As Terras Indígenas são terras da União sobre as quais os índios têm direitos originários e, segundo a Constituição (artigo 231), destinam-se à sua posse permanente. E o Exército tem acesso a essas terras para fiscalizar as fronteiras. Para alguns militares, em relação à Raposa Serra do Sol, o que está em jogo é o interesse sobre as riquezas minerais, florestais e hídricas e, também, sobre aquelas existentes em outras Terras Indígenas em faixas de fronteira. A visão militar predominante é de entregar o patrimônio público para a exploração econômica, visando povoar as Terras Indígenas com não-indígenas para entregá-las às grandes empresas.
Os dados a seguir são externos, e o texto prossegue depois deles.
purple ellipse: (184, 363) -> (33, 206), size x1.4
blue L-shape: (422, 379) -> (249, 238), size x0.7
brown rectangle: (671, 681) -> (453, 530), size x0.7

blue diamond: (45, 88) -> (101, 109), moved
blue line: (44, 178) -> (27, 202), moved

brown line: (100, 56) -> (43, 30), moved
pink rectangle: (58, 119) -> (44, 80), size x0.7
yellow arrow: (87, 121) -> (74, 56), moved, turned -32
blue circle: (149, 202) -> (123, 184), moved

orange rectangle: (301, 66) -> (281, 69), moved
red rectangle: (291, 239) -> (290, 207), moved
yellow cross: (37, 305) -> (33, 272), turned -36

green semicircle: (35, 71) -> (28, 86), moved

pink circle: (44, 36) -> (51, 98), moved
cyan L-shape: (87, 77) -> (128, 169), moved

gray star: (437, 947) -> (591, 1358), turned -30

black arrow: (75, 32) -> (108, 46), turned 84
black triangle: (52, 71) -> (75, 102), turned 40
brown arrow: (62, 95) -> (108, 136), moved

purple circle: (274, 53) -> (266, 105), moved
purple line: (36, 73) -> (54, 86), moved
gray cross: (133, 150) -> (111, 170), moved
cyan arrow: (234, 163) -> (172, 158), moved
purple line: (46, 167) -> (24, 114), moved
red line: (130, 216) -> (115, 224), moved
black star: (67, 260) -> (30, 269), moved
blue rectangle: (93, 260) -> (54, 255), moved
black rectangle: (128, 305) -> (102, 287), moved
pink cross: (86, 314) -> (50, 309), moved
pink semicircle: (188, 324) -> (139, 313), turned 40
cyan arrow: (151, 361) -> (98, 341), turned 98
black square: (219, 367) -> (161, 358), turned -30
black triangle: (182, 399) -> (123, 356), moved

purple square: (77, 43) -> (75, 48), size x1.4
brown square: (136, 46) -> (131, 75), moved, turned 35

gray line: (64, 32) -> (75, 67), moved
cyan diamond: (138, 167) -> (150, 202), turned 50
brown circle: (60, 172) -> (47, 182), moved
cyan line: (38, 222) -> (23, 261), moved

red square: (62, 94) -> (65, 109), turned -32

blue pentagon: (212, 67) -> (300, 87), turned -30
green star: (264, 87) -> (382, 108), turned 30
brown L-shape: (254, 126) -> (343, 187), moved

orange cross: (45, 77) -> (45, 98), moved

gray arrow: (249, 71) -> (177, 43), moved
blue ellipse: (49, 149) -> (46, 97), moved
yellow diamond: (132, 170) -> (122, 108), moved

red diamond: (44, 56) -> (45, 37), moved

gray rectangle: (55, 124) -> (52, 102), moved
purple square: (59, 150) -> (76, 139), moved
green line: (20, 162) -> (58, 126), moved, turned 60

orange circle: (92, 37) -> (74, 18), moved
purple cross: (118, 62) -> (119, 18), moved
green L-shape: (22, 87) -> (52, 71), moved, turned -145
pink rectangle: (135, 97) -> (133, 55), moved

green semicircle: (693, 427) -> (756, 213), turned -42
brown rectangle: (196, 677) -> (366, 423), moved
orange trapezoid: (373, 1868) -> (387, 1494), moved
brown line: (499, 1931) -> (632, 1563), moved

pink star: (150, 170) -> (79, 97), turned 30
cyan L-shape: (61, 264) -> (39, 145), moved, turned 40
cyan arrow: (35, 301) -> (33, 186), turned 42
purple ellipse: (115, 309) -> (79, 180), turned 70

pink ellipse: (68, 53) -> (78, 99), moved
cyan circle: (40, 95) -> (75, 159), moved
Confiamos que a decisão final do STF confirme os direitos constitucionais dos povos indígenas, respeitando a demarcação da Terra Indígena Raposa Serra do Sol em área contínua.

Stephen Grant Baines é professor do Departamento de Antropologia (DAN) da Universidade de Brasília (UnB) desde 1989. graduado em Árabe e Estudos da Religião na Leeds University (Inglaterra), o professor é mestre em Antropologia Social pela University of Cambridge (Inglaterra) e doutor em Antropologia pela UnB. Baines atua na área de Antropologia com ênfase em Etnologia Indígena. Realizou pesquisas etnográficas com os Waimiri-Atroari (1982-1985) e estuda os Makuxi e os Wapichana na fronteira Brasil-Guiana desde 2001.

[UNB Agência/EcoDebate, 18/09/2008]

One thought on “A demarcação da Terra Indígena Raposa Serra do Sol, artigo de Stephen Grant Baines

  • Antonio Alvaro Guedes

    Este nome lembra de algum porta aviões da quarta frota. É amor demais aos “índios”.
    Por que terras contínuas e ainda por cima na fronteira. É querer fazer, mais uma vez, o brasileiro de bobo. Se a demarcação se der de forma contínua, em menos de dez anos será uma área de guerrilha. Parece coisa da CIA.